August 8, 2014
How much is too much memory?
TL;DR you can never have too much memory unless you have a 32bit OS then you are limited to 3.5 GB of memory
Memory is a very important part of a PC. the best way to describe RAM I have found is using a table and open books where the open books represent programs. The amount of RAM you have is the size of said table. The larger the table the more books you can have open at one time. The more RAM you have the more programs you can have running. The only time you would ever be limited is if your are running a 32 bit OS, because you can not use more than 3.5 GB of ram with a 32bit OS. with a 64 bit OS you can use a lot more. Theoretically 16 exabytes or 17.2 billion gigabytes is the limit. however the operating system(in this case windows) will limit your amount of RAM as follows.

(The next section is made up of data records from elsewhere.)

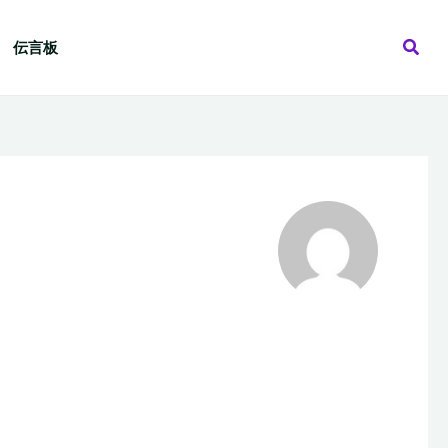
検
伝言板
索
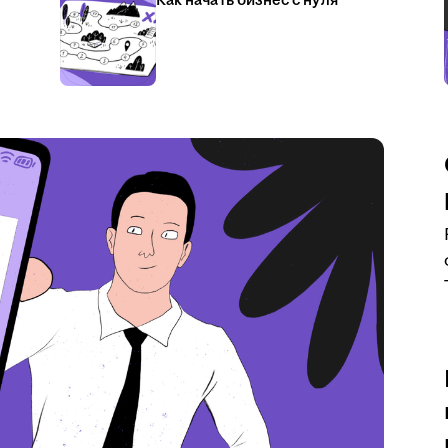
Как начать бизнес с нуля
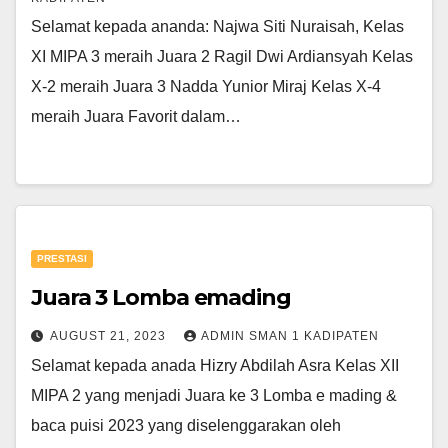
Selamat kepada ananda: Najwa Siti Nuraisah, Kelas
XI MIPA 3 meraih Juara 2 Ragil Dwi Ardiansyah Kelas
X-2 meraih Juara 3 Nadda Yunior Miraj Kelas X-4
meraih Juara Favorit dalam…
PRESTASI
Juara 3 Lomba emading
AUGUST 21, 2023
ADMIN SMAN 1 KADIPATEN
Selamat kepada anada Hizry Abdilah Asra Kelas XII
MIPA 2 yang menjadi Juara ke 3 Lomba e mading &
baca puisi 2023 yang diselenggarakan oleh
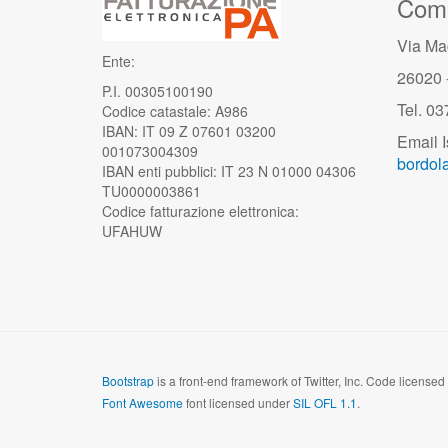
Comu
Via Ma
Ente:
26020 
P.I. 00305100190
Tel. 0
Codice catastale: A986
IBAN: IT 09 Z 07601 03200
Email I
001073004309
bordola
IBAN enti pubblici: IT 23 N 01000 04306
TU0000003861
Codice fatturazione elettronica:
UFAHUW
Bootstrap
is a front-end framework of Twitter, Inc. Code license
Font Awesome
font licensed under
SIL OFL 1.1
.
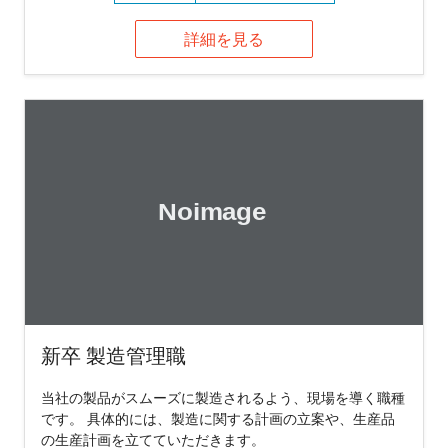
詳細を見る
新卒 製造管理職
当社の製品がスムーズに製造されるよう、現場を導く職種
です。 具体的には、製造に関する計画の立案や、生産品
の生産計画を立てていただきます。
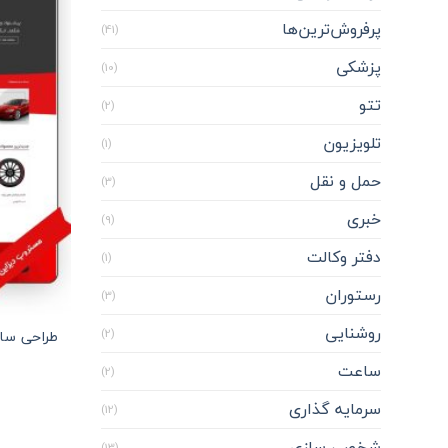
پرفروش‌ترین‌ها
(41)
پزشکی
(10)
تتو
(2)
تلویزیون
(1)
حمل و نقل
(3)
خبری
(9)
دفتر وکالت
(1)
رستوران
(3)
روشنایی
طراحی سا
(2)
ساعت
(2)
سرمایه گذاری
(12)
شخصی سازی
(13)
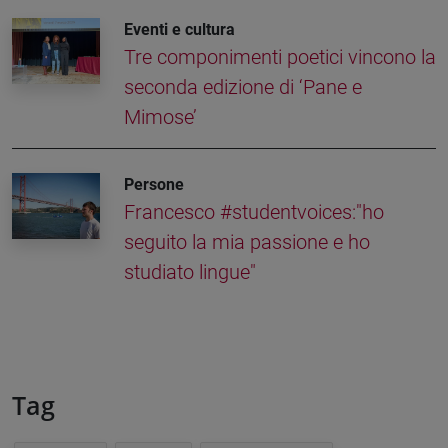
Eventi e cultura
Tre componimenti poetici vincono la
seconda edizione di ‘Pane e
Mimose’
Persone
Francesco #studentvoices:"ho
seguito la mia passione e ho
studiato lingue"
Tag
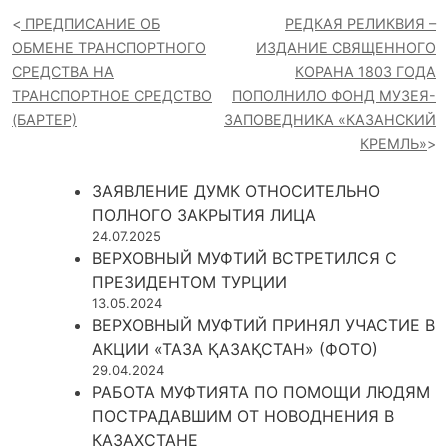
ПРЕДПИСАНИЕ ОБ
РЕДКАЯ РЕЛИКВИЯ –
ОБМЕНЕ ТРАНСПОРТНОГО
ИЗДАНИЕ СВЯЩЕННОГО
СРЕДСТВА НА
КОРАНА 1803 ГОДА
ТРАНСПОРТНОЕ СРЕДСТВО
ПОПОЛНИЛО ФОНД МУЗЕЯ-
(БАРТЕР)
ЗАПОВЕДНИКА «КАЗАНСКИЙ
КРЕМЛЬ»
ЗАЯВЛЕНИЕ ДУМК ОТНОСИТЕЛЬНО
ПОЛНОГО ЗАКРЫТИЯ ЛИЦА
24.07.2025
ВЕРХОВНЫЙ МУФТИЙ ВСТРЕТИЛСЯ С
ПРЕЗИДЕНТОМ ТУРЦИИ
13.05.2024
ВЕРХОВНЫЙ МУФТИЙ ПРИНЯЛ УЧАСТИЕ В
АКЦИИ «ТАЗА ҚАЗАҚСТАН» (ФОТО)
29.04.2024
РАБОТА МУФТИЯТА ПО ПОМОЩИ ЛЮДЯМ
ПОСТРАДАВШИМ ОТ НОВОДНЕНИЯ В
КАЗАХСТАНЕ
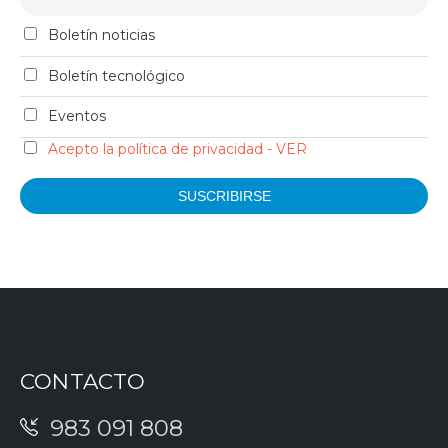
Boletín noticias
Boletín tecnológico
Eventos
Acepto la política de privacidad - VER
CONTACTO
983 091 808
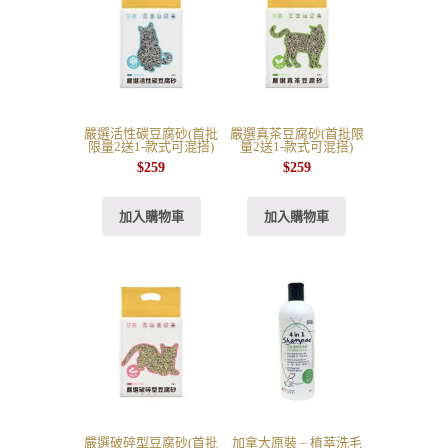
嚴選活性碳豆腐砂(首批
嚴選真茶豆腐砂(首批限
限量2送1-款式可混搭)
量2送1-款式可混搭)
$
259
$
259
加入購物車
加入購物車
嚴選破碎型豆腐砂(首批
加拿大原裝 – 植萃洗毛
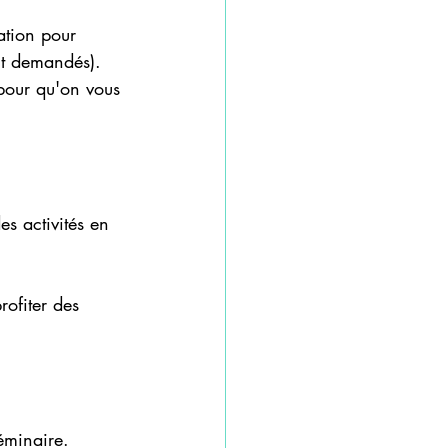
ation pour 
ont demandés).
pour qu'on vous 
es activités en 
ofiter des 
.
éminaire.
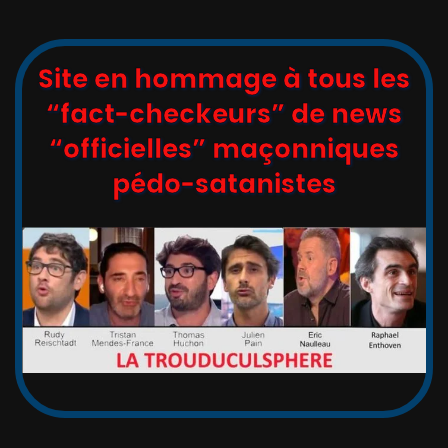
Site en hommage à tous les
“fact-checkeurs” de news
“officielles” maçonniques
pédo-satanistes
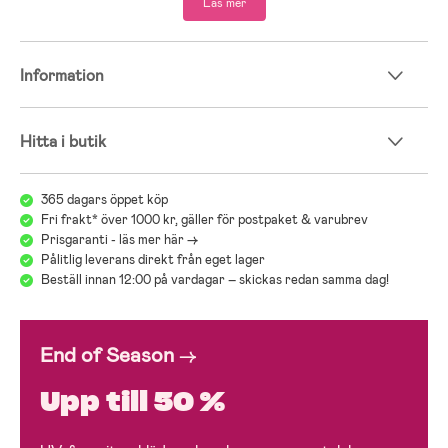
Läs mer
– Rekommenderad ålder: Från 6 månader till 4 år.
Vi på Jollyroom vet hur svårt det kan vara att välja en barnvagn som
passar just dig och ditt barns behov, och att det ibland kan bli mycket
Information
att tänka på med olika modeller, märken och funktioner. För att
underlätta detta viktiga val hänvisar vi gärna till vår guide för
barnvagnar:
Jollyrooms Barnvagnsguide
.
Hitta i butik
;
365 dagars öppet köp
Fri frakt* över 1000 kr, gäller för postpaket & varubrev
Prisgaranti - läs mer här ->
Pålitlig leverans direkt från eget lager
Beställ innan 12:00 på vardagar – skickas redan samma dag!
End of Season
→
Upp till 50 %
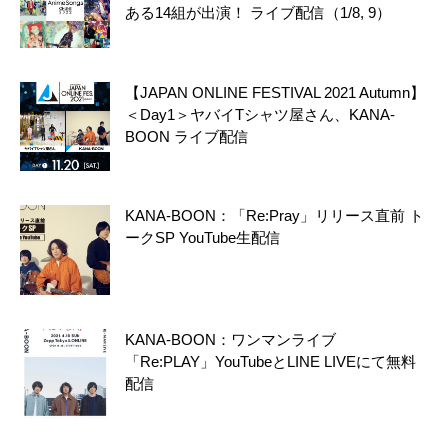
ある14組が出演！ ライブ配信（1/8, 9）
【JAPAN ONLINE FESTIVAL 2021 Autumn】
＜Day1＞ヤバイTシャツ屋さん、KANA-
BOON ライブ配信
KANA-BOON：「Re:Pray」リリース直前 ト
ークSP YouTube生配信
KANA-BOON：ワンマンライブ
「Re:PLAY」YouTubeとLINE LIVEにて無料
配信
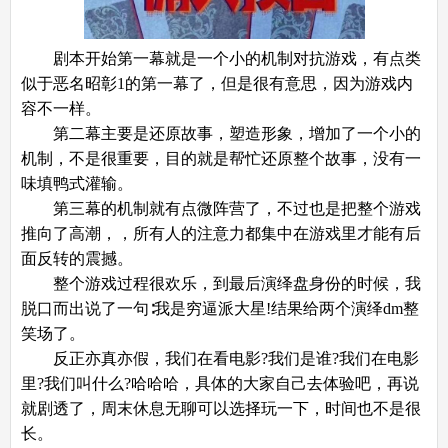
剧本开始第一幕就是一个小的机制对抗游戏，有点类
似于恶名昭彰1的第一幕了，但是很有意思，因为游戏内
容不一样。
第二幕主要是还原故事，塑造形象，增加了一个小的
机制，不是很重要，目的就是帮忙还原整个故事，没有一
味填鸭式灌输。
第三幕的机制就有点微阵营了，不过也是把整个游戏
推向了高潮，，所有人的注意力都集中在游戏里才能有后
面反转的震撼。
整个游戏过程很欢乐，到最后演绎盘身份的时候，我
脱口而出说了一句∶我是穷逼派大星!结果给两个演绎dm整
笑场了。
反正亦真亦假，我们在看电影?我们是谁?我们在电影
里?我们叫什么?哈哈哈，具体的大家自己去体验吧，再说
就剧透了，周末休息无聊可以选择玩一下，时间也不是很
长。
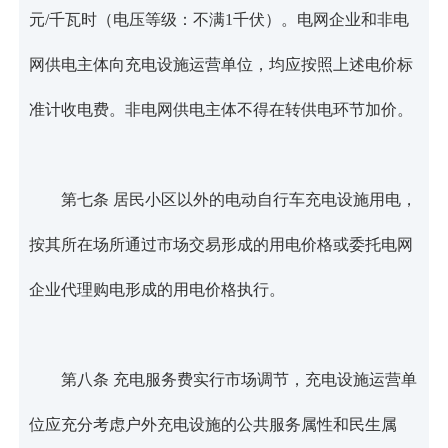
元/千瓦时（电压等级：不满1千伏）。电网企业和非电
网供电主体向充电设施运营单位，均应按照上述电价标
准计收电费。非电网供电主体不得在转供电环节加价。
第七条 居民小区以外的电动自行车充电设施用电，
按其所在场所通过市场交易形成的用电价格或委托电网
企业代理购电形成的用电价格执行。
第八条 充电服务费实行市场调节，充电设施运营单
位应充分考虑户外充电设施的公共服务属性和民生属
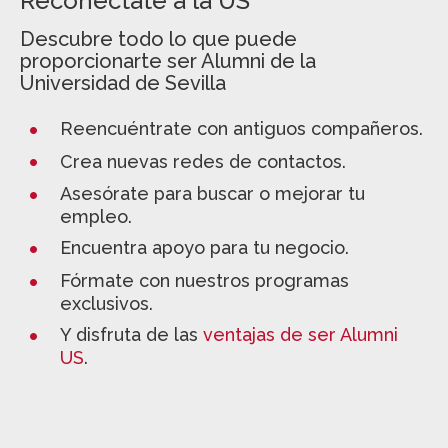
Reconéctate a la US
Descubre todo lo que puede
proporcionarte ser Alumni de la
Universidad de Sevilla
Reencuéntrate con antiguos compañeros.
Crea nuevas redes de contactos.
Asesórate para buscar o mejorar tu
empleo.
Encuentra apoyo para tu negocio.
Fórmate con nuestros programas
exclusivos.
Y disfruta de las
ventajas de ser Alumni
US
.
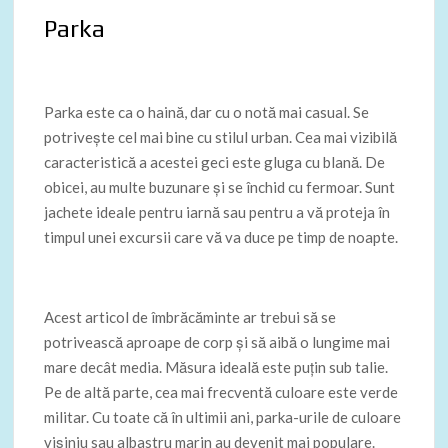
Parka
Parka este ca o haină, dar cu o notă mai casual. Se
potrivește cel mai bine cu stilul urban. Cea mai vizibilă
caracteristică a acestei geci este gluga cu blană. De
obicei, au multe buzunare și se închid cu fermoar. Sunt
jachete ideale pentru iarnă sau pentru a vă proteja în
timpul unei excursii care vă va duce pe timp de noapte.
Acest articol de îmbrăcăminte ar trebui să se
potrivească aproape de corp și să aibă o lungime mai
mare decât media. Măsura ideală este puțin sub talie.
Pe de altă parte, cea mai frecventă culoare este verde
militar. Cu toate că în ultimii ani, parka-urile de culoare
vișiniu sau albastru marin au devenit mai populare.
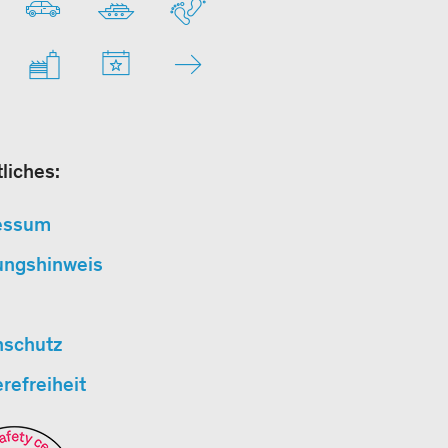
liches:
essum
ungshinweis
nschutz
erefreiheit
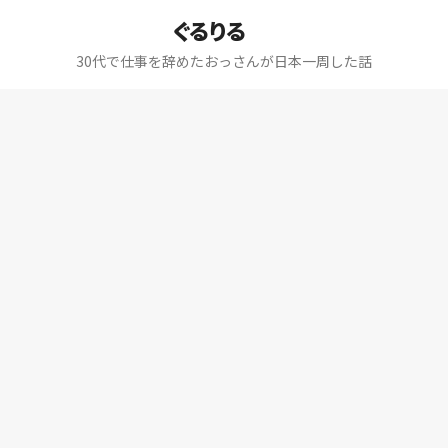
ぐるりる
30代で仕事を辞めたおっさんが日本一周した話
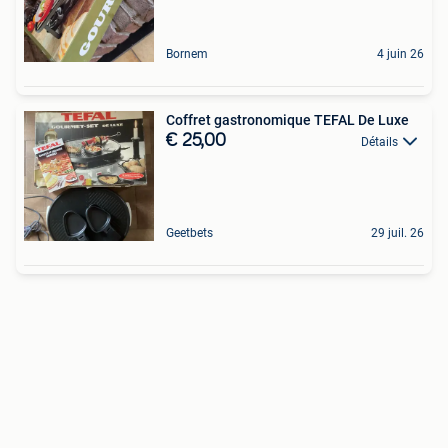
Bornem
4 juin 26
Coffret gastronomique TEFAL De Luxe
€ 25,00
Détails
Geetbets
29 juil. 26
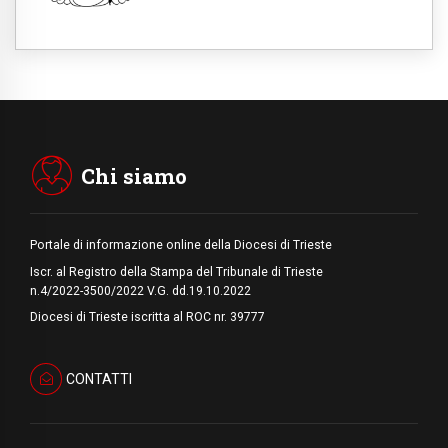
06.08.2026
Hiroshima, ad 81 anni dalla bomba resta
alto il richiamo al disarmo mondiale
06.08.2026
Il Papa con i giovani ad Assisi: costruire la
civiltà dell'amore non delle contrapposizioni
06.08.2026
Hiroshima e Nagasaki, 81 anni dopo. Al via
i "dieci giorni di preghiera per la pace"
Chi siamo
Portale di informazione online della Diocesi di Trieste
Iscr. al Registro della Stampa del Tribunale di Trieste
n.4/2022-3500/2022 V.G. dd.19.10.2022
Diocesi di Trieste iscritta al ROC nr. 39777
CONTATTI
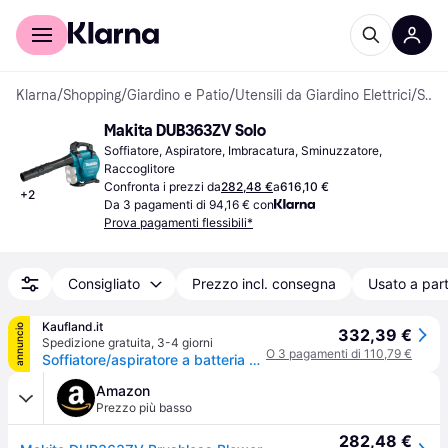
Per il tuo shopping
Per le aziende
Klarna
/
Shopping
/
Giardino e Patio
/
Utensili da Giardino Elettrici
/
Soffiatori
Makita DUB363ZV Solo
Soffiatore, Aspiratore, Imbracatura, Sminuzzatore, 
Raccoglitore
Confronta i prezzi da
282,48 €
a
616,10 €
+
2
Da 3 pagamenti di 94,16 € con
Prova pagamenti flessibili*
Consigliato
Prezzo incl. consegna
Usato a part
Kaufland.it
annuncio
332,39 €
Spedizione gratuita
,
3-4 giorni
O 3 pagamenti di 110,79 €
Soffiatore/aspiratore a batteria 2x18V | senza batteria senza caricabatterie
Amazon
Prezzo più basso
282,48 €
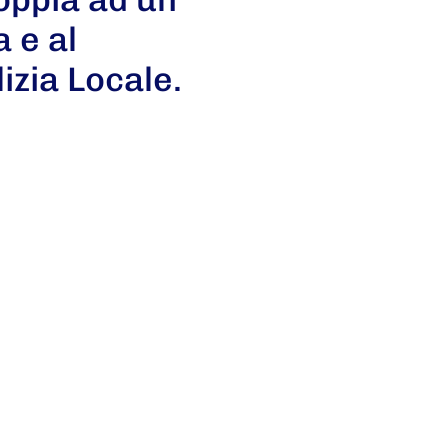
 e al
izia Locale.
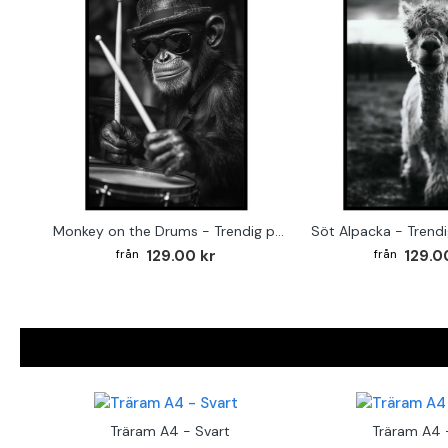
Monkey on the Drums - Trendig poster
Söt Alpacka - Trendi
129.00 kr
129.0
Träram A4 - Svart
Träram A4 -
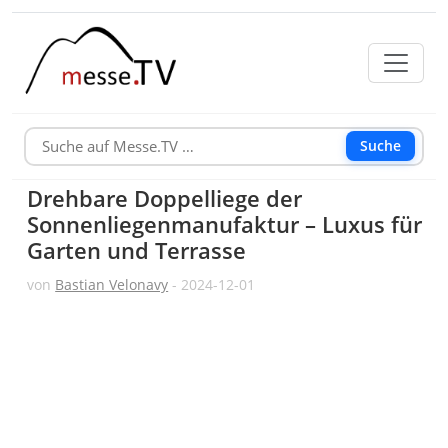
Suche
Drehbare Doppelliege der
Sonnenliegenmanufaktur – Luxus für
Garten und Terrasse
von
Bastian Velonavy
- 2024-12-01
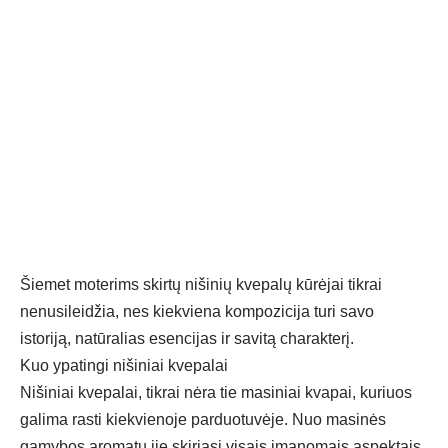
Šiemet moterims skirtų nišinių kvepalų kūrėjai tikrai
nenusileidžia, nes kiekviena kompozicija turi savo
istoriją, natūralias esencijas ir savitą charakterį.
Kuo ypatingi nišiniai kvepalai
Nišiniai kvepalai, tikrai nėra tie masiniai kvapai, kuriuos
galima rasti kiekvienoje parduotuvėje. Nuo masinės
gamybos aromatų jie skiriasi visais įmanomais aspektais.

- Windows 8 Enterprise 512 GB
- Windows 8 Professional 512 GB
- Windows 8 128 GB
- Windows 7 Ultimate 192 GB
- Windows 7 Enterprise 192 GB
- Windows 7 Professional 192 GB
- Windows 7 Home Premium 16 GB
- Windows 7 Home Basic 8 GB
Suppose you have a computer with 16 GB of memory. If the computer is usually using about 4 GB of memory and never reaches 8 GB. You may end up asking would the computer run as equally fast by removing half of the 16 GB and working with only 8 GB or memory.
The quick and dirty answer is no, because the operating system can use the extra RAM as disk cache, which speeds up access to data on the disk. Extra RAM will not make CPU-bound computations (not involving much disk I/O) faster though.
The more precise answer is as follows:
Below is an example from a computer with 24 GB of RAM. Even though only 7 GB is currently allocated as “In Use” memory, another 10 GB is allocated as “Standby” memory and contains data that may or may not be read again. If it is read, it will make your computer faster. The “Free” memory is not being utilized whatsoever at the moment.
Beginning on the left, in gray, is the Hardware Reserved list, which shows the amount of memory reserved for hardware. This list represents the amount of memory that the various hardware devices installed in your system have reserved so that they can communicate with the operating system. Of course, memory reserved for hardware is essentially locked and as such is not available to the memory manager.
Typically, the amount of Hardware Reserved memory ranges from 10MB to 70MB but can vary depending on the system’s hardware configuration and might be several hundred MB. Examples of components that can affect the amount of memory reserved include:
- System BIOS
- Motherboard resources, such as I/O advanced programmable interrupt controller (APIC)
- Sound cards or any other devices that require memory-mapped I/O
- PCI Express (PCIe) bus
- Video card
- Various chipsets
- Flash devices
The In Use list, shown in green in Figure C, represents the amount of memory being used by the operating system, drivers, and the various running processes. In Use memory is calculated by adding the sizes of the Modified, Standby, and Free values and subtracting this from the amount of recognized memory, which is listed as Total in the section just below the graph. The Total memory is calculated by subtracting any Hardware Reserved memory from the Installed RAM.
Shown in orange, the Modified list represents the pages of memory that contain data that has been modified but not been accessed for a while. As such it is not technically in use but can still be pulled into service quickly if needed. If memory in the Modified list has not been accessed in a long time, the memory manager will write the page to disk and then move it to the Standby list.
The Standby list, which is shown in blue, contains pages that have been removed from process working sets but are still linked to their respective working sets. As such, Standby list is essentially a cache. However, memory pages in the Standby list are prioritized in a range of 0-7, with 7 being the highest. Essentially, a page related to a high-priority process will receive a high-priority level in the Standby list.
For example, processes that are Shareable will be a high priority and pages associated with these Shareable processes will have the highest priority in the Standby list.
Now, if a process needs a page that is associated with the process and that page is now in the Standby list, the memory manager immediately returns the page to that process’ working set. However, all pages on the Standby list are available for memory allocation requests from any process. When a process requests additional memory and there is not enough memory in the Free list, the memory manager checks the page’s priority and will take a page with a low priority from the Standby list, initialize it, and allocate it to that process.
The Free list, shown in light blue, contains pages of memory that have not yet been allocated to a process or were previously allocated but returned to the memory manager when the process ended. (While “not yet been allocated” and “previously allocated” memory both show in the Free part of this bar graph, the “not yet been allocated” pages are actually part of another list called the Zero Page list. These are so-called because they have been initialized to zero and are ready for use when the memory manager needs a new page.)